The government will fail to meet its target of building 1.5m homes by the end of the decade, house builders have warned in a letter to the budget watchdog – a fresh blow to Rachel Reeves ahead of what is expected to be a difficult budget in November.
In a letter to the Office for Budget Responsibility (OBR), the Home Builders Federation (HBF) – the representative body of the home building industry in England and Wales – said that its forecasts for economic growth from house building were too optimistic.
The organisation’s chief executive, Neil Jefferson, said the OBR’s numbers would only be achievable if ministers gave more help to first-time buyers to stimulate demand and slashed planned taxes on new homes, which he said were making many sites “unviable”.
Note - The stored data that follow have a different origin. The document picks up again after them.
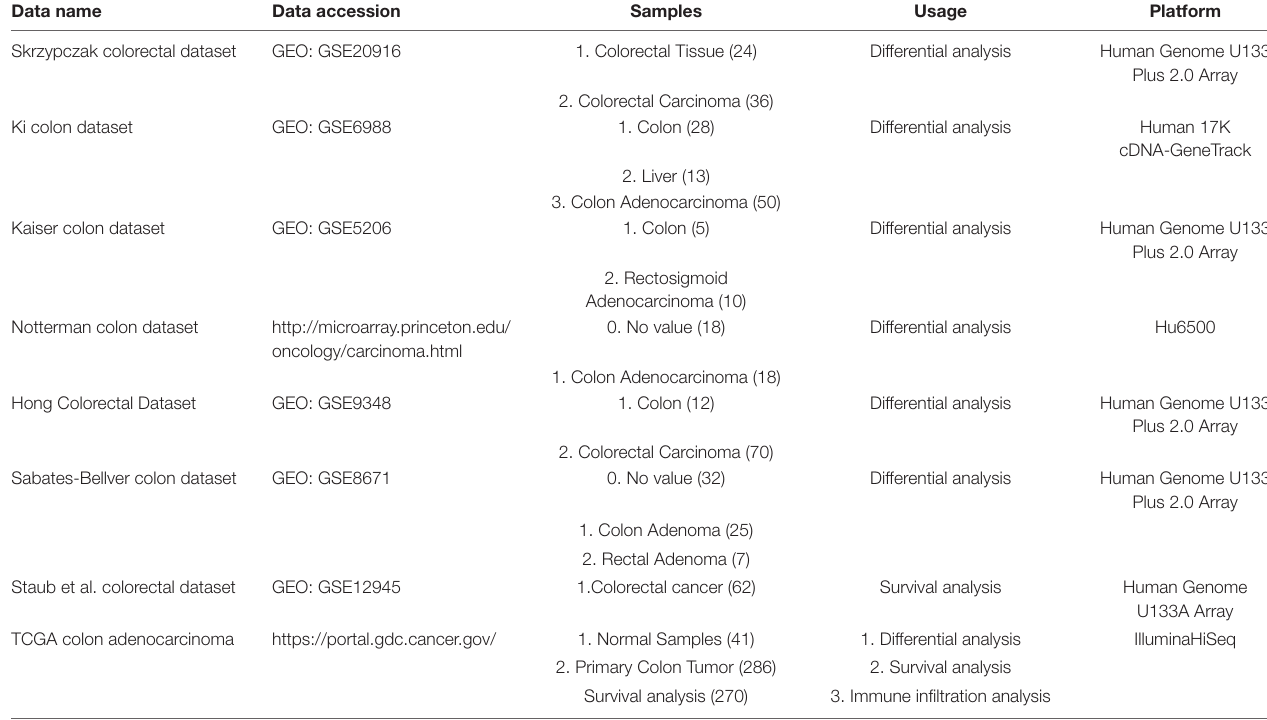
TABLE 1 | The detail information of COAD datasets in our analysis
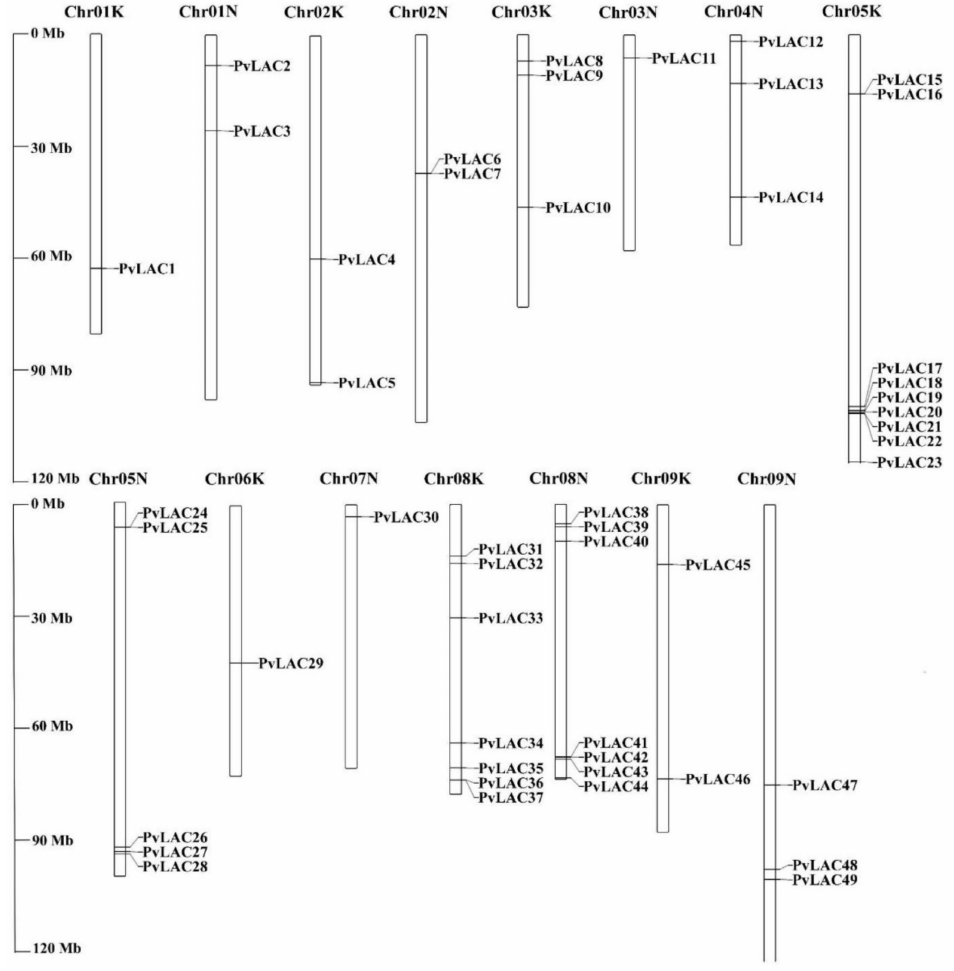
Figure 1. Chromosomal localization of switchgrass laccase gene family. The chromosomal localization of PvLac genes was based on the information provided in Phytozome v12.0. ChrK and ChrN are two sets of subgenomes of switchgrass (2n = 4x = 36). The scale bar is shown on the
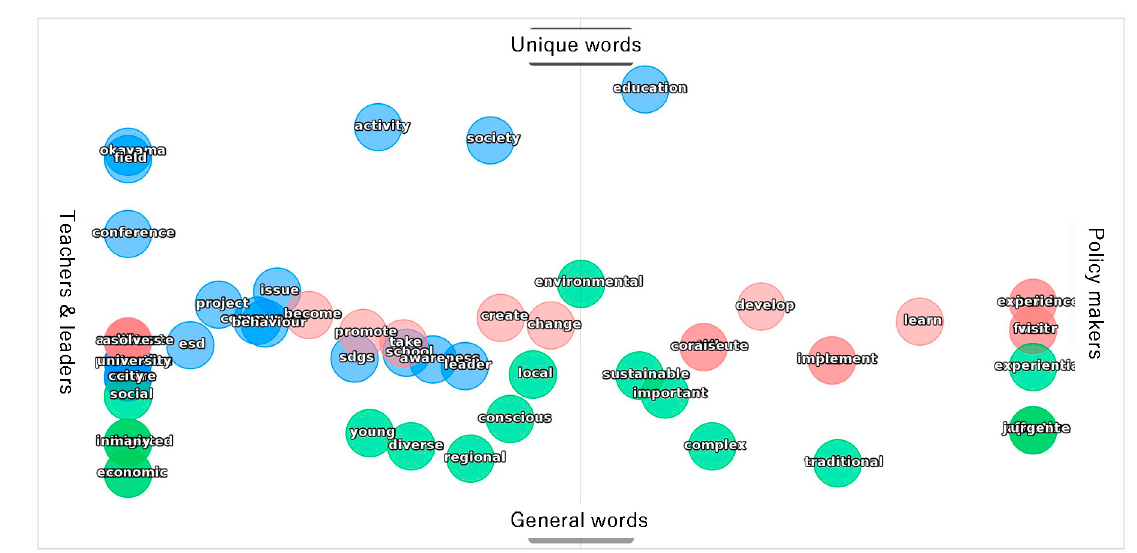
Figure 10. Feature word map.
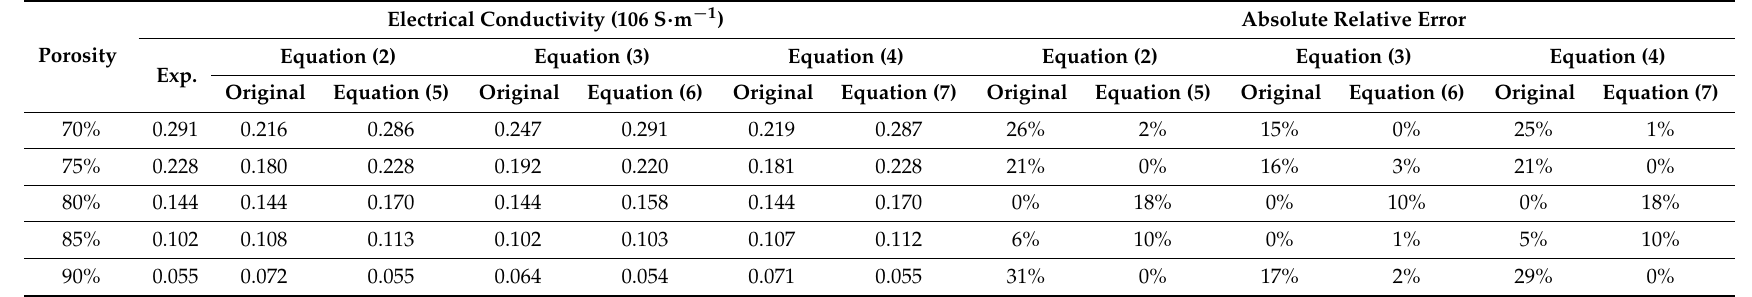
Table 1. Experimental data from Zhou et al. [40] and calculated values of electrical conductivity of sintered copper fibres using different models.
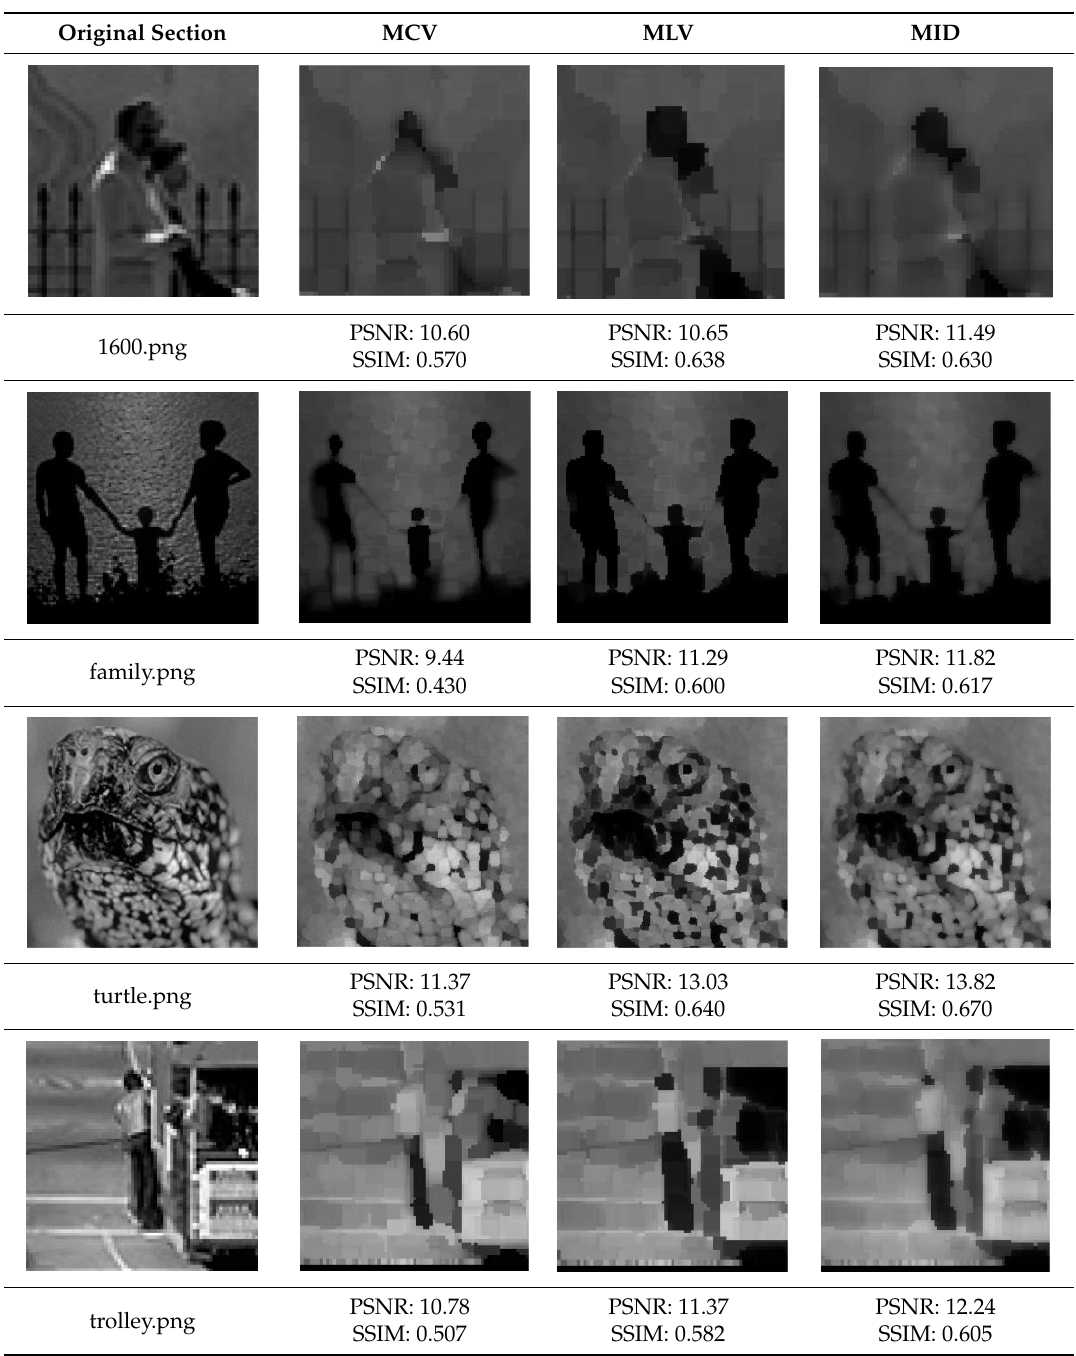
Table 4. Some small cropped image sections from the outputs of filters.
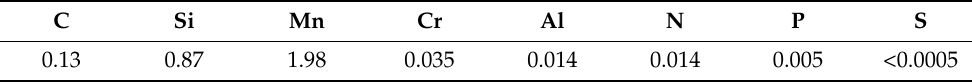
Table 1. Chemical composition (wt%) of DP780 steel measured using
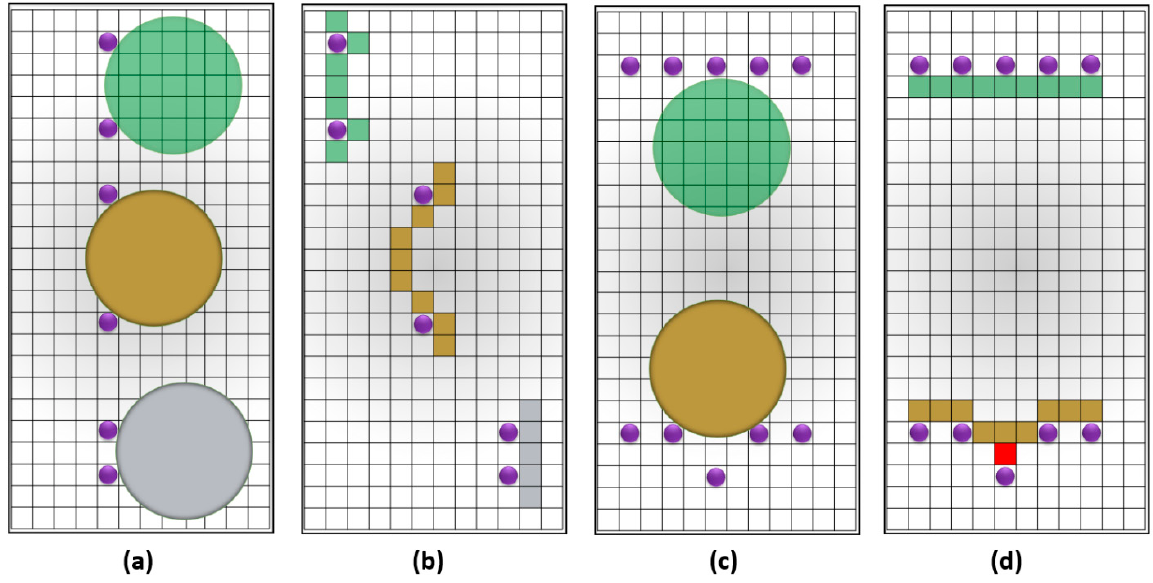
Figure 12. The random error in VDT measurement. ( a ) The same VDT detector colliding with points of different gaps; ( b ) the accessed area after collision; ( c ) the large VDT detector colliding with smooth and coarse points; ( d ) the missing area marked using red. In the figure, purple points refer to the points in a point cloud; big circles refer to VDT detectors; raster refers to a data storage architecture, the matrix.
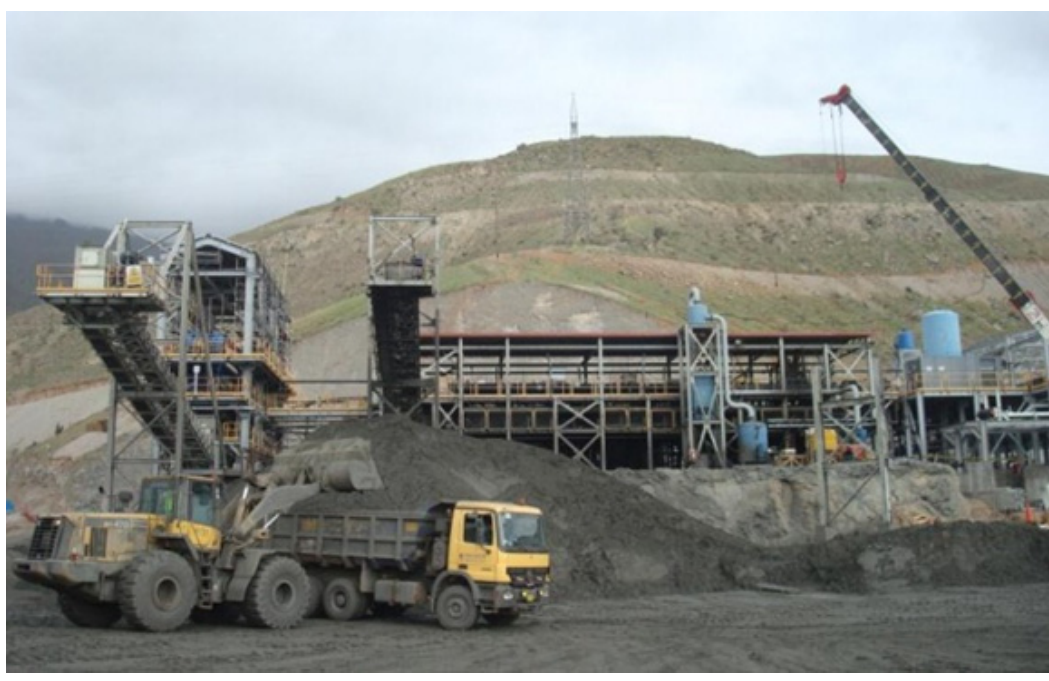
Figure 6. Typical View of Temporary Filtered Tailings Stockpile [20].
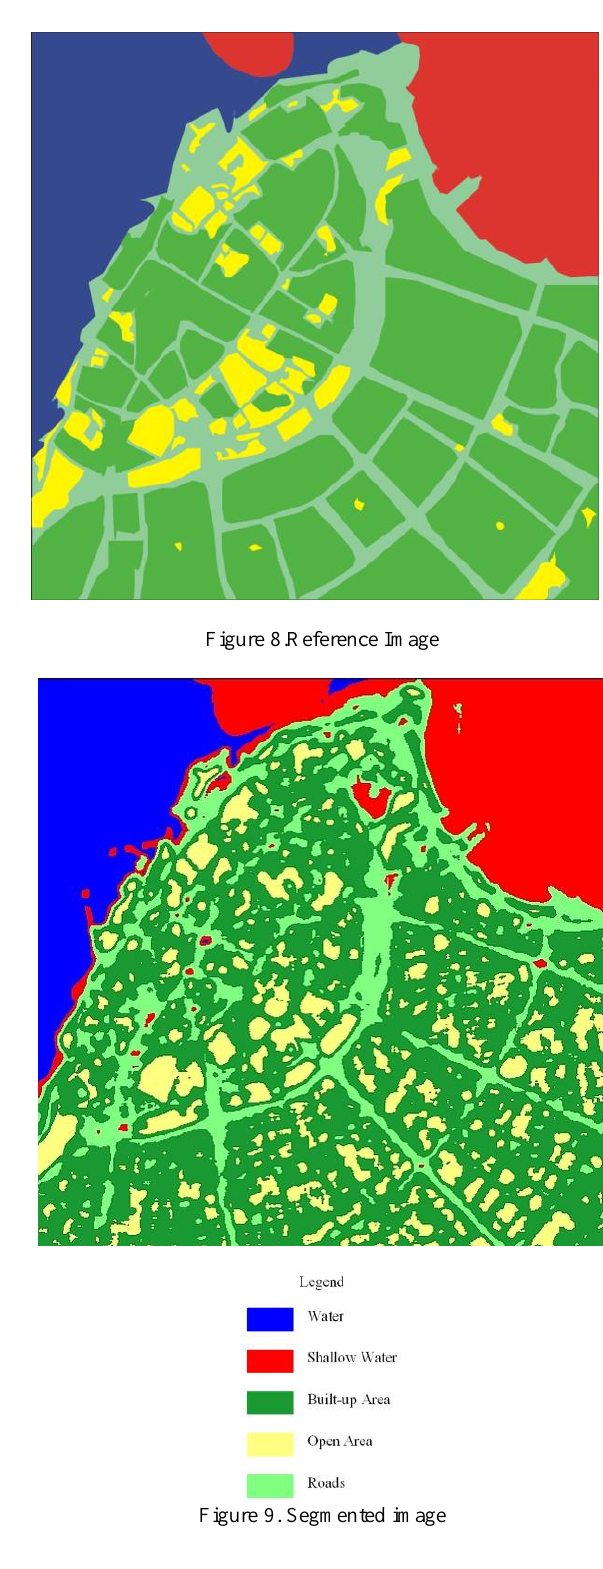
Figure 9. Segmented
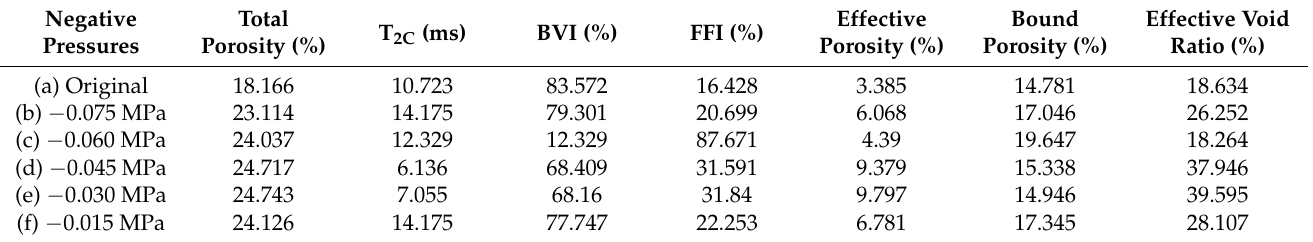
Table 6. Coal sample porosity based on the NMR-T 2C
He said: “The OBR’s forecasts for housing supply were ambitious. The numbers are only achievable in the right policy environment.”
The private warning, seen by The Times, is likely to harm prospects for the watchdog upgrading its forecast for economic growth from construction. In a worst case scenario, it could even result in a downgrade.
In its manifesto, Labour pledged to begin work on 1.5 million new homes over the course of the Parliament, to expand homeownership to more Britons. But house builders have repeatedly sounded the alarm over the pledge, arguing it is too ambitious.
MP Chris Curtis, chair of the Labour Growth Group, said his party is “at risk of not hitting our targets because reform has been too slow”.
“The House of Lords has been holding up legislation, and the government hasn’t been strong enough in standing up to opposition,” he told The Times.
“That’s why we now need to go further, by reforming the building safety regulator, fixing the broken approach to nature regulation, and swiftly getting on with the New Towns programme.”
It came as the chancellor insisted that Britain does not have to “accept” grim economic forecasts, despite reports she faces a barrage of fiscal bad news ahead of next month’s Budget.
Writing in The Guardian, the Ms Reeves acknowledged that productivity forecasts from the Office for Budget Responsibility (OBR) could make for tough reading.
And she argued that austerity, Brexit and the pandemic had left “deep scars” on the UK’s economy.
But she said she was “determined that we don’t simply accept the forecasts but we defy them” and would not “relitigate the past or let past mistakes determine our future”.
Her comments come as she prepares to deliver a Budget next month widely expected to involve further tax rises as she seeks to close a multi-billion pound gap in her plans.
A government spokesman said: “We will leave no stone unturned to build the 1.5 million homes this country desperately needs and restore the dream of homeownership.
“On top of the major planning changes we have already introduced to get developers building and our huge £39 billion investment in social and affordable housing, we are going further and faster to accelerate reforms and bring about the biggest era of housebuilding in our country’s history.”